In a way, Congress chose to step out of its institutional role as policy makers and allow the courts to clarify definitions and liability issues which brings us to a first attempt to fine tune these issues.
Zeran v. America Online, Inc.: Taking the CDA for a test drive
Kenneth W. Zeran was in the unfortunate position of being victimized by an Internet user, America Online, and eventually, the courts. His was the first case to test the newly enacted CDA, Zeran v. America Online, Inc. Kenneth Zeran, a Seattle business man, was defamed on an AOL bulletin board in April 1995 when an anonymous prankster posted an advertisement that described shirts for sale featuring “offensive and tasteless slogans” (Zeran v. AOL) relating to the bombing tragedy at Alfred P. Murrah Federal Building in Oklahoma City on April 19, 1995. The ad listed Zeran’s home telephone number as the place to order the shirts. As would be expected, Zeran received scores of angry calls and some included death threats. Shortly after that the ad appeared, Zeran notified AOL and the offensive material was eventually taken down. Several other ads followed. Zeran sued AOL in April 1996,contending that that Section 230 didn’t apply to this case because the events happened before the CDA was enacted, AOL was negligent because AOL refused to post retractions to screen for similar postings, and state law requires distributors to “refrain from distributing material they know or should have known was defamatory.” (Zeran) The case was decided on March 21, 1996. Zeran lost the case but the legal framework was established for deciding CDA cases.
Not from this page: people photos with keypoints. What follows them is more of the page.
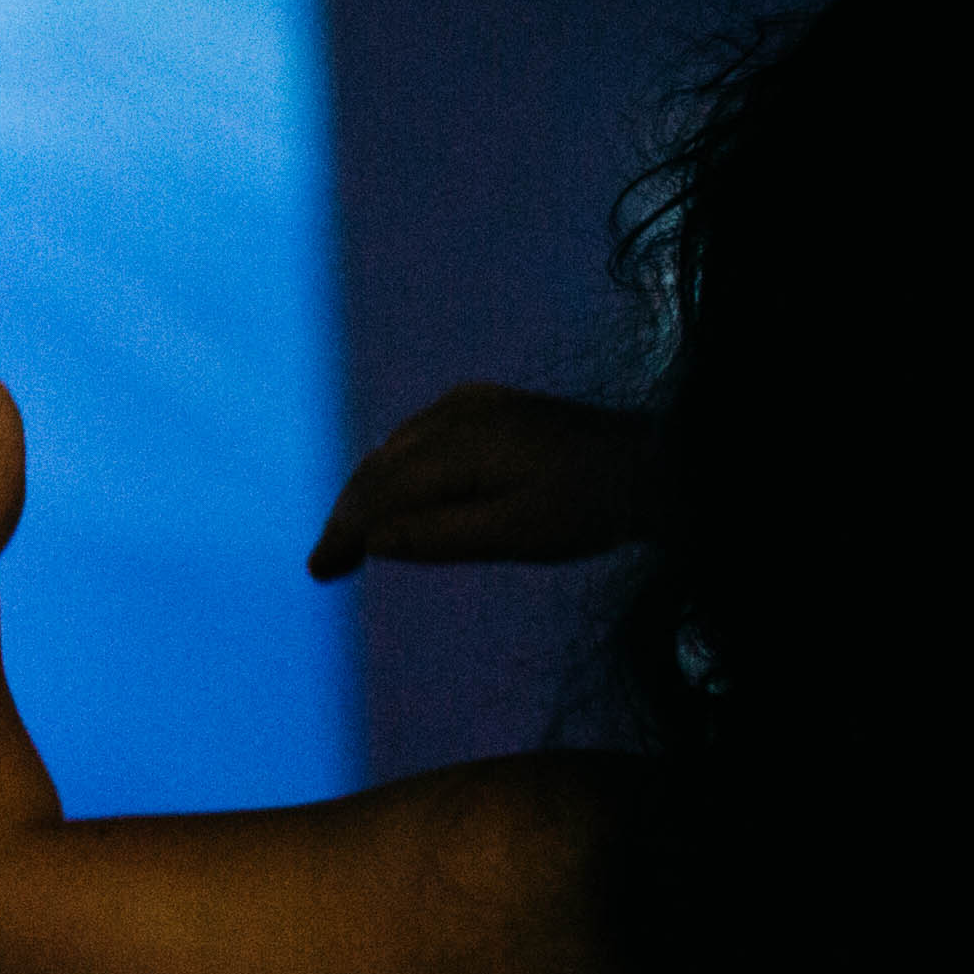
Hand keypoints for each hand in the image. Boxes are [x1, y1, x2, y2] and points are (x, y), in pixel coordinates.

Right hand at [306, 384, 659, 580]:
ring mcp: (472, 403)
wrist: (655, 462)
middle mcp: (457, 412)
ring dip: (369, 493)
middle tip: (324, 565)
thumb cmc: (589, 508)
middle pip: (380, 466)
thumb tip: (371, 540)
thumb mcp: (516, 535)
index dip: (345, 530)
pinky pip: (419, 437)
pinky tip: (394, 498)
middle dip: (349, 514)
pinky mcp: (487, 404)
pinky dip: (396, 470)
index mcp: (461, 442)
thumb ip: (439, 537)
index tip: (319, 570)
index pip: (381, 489)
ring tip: (350, 541)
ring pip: (396, 449)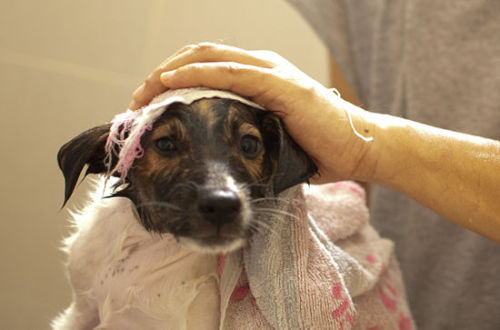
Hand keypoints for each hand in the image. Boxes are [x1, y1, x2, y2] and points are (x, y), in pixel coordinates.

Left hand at [129, 43, 376, 182]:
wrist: (360, 149)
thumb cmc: (319, 148)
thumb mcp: (273, 138)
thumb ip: (248, 134)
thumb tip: (221, 154)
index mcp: (259, 79)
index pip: (208, 69)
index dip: (175, 80)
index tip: (151, 104)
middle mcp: (262, 68)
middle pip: (201, 57)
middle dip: (164, 74)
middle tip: (139, 97)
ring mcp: (271, 73)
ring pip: (209, 59)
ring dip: (171, 72)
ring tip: (145, 90)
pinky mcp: (280, 85)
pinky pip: (231, 73)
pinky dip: (198, 74)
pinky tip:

The major precedents decided by the Zeran court were that state law did not preempt the CDA, and the CDA grants immunity to ISPs whether they act as distributor or publisher. Zeran also lost his argument that his case began before the CDA was enacted. Zeran filed an appeal in the fall of 1997. Zeran again argued that AOL was a distributor not publisher because he notified AOL about the defamatory statements on its bulletin board, “they had actual knowledge of the defamatory statements upon which liability is predicated.” (Zeran) The appeals court further noted that Zeran could sue the poster, if he could identify that person, which he could not. The appeals court ruled against Zeran on November 12, 1997, agreeing with the lower court and citing ISP immunity granted by Section 230 of the CDA. Zeran set the stance courts would take in hundreds of defamation cases that followed. In fact, it’s difficult to find a case where Zeran isn’t referenced. It has replaced or is equal to the common law recorded in the Restatement (Second) of Torts as the gold standard for deciding defamation cases on the Internet.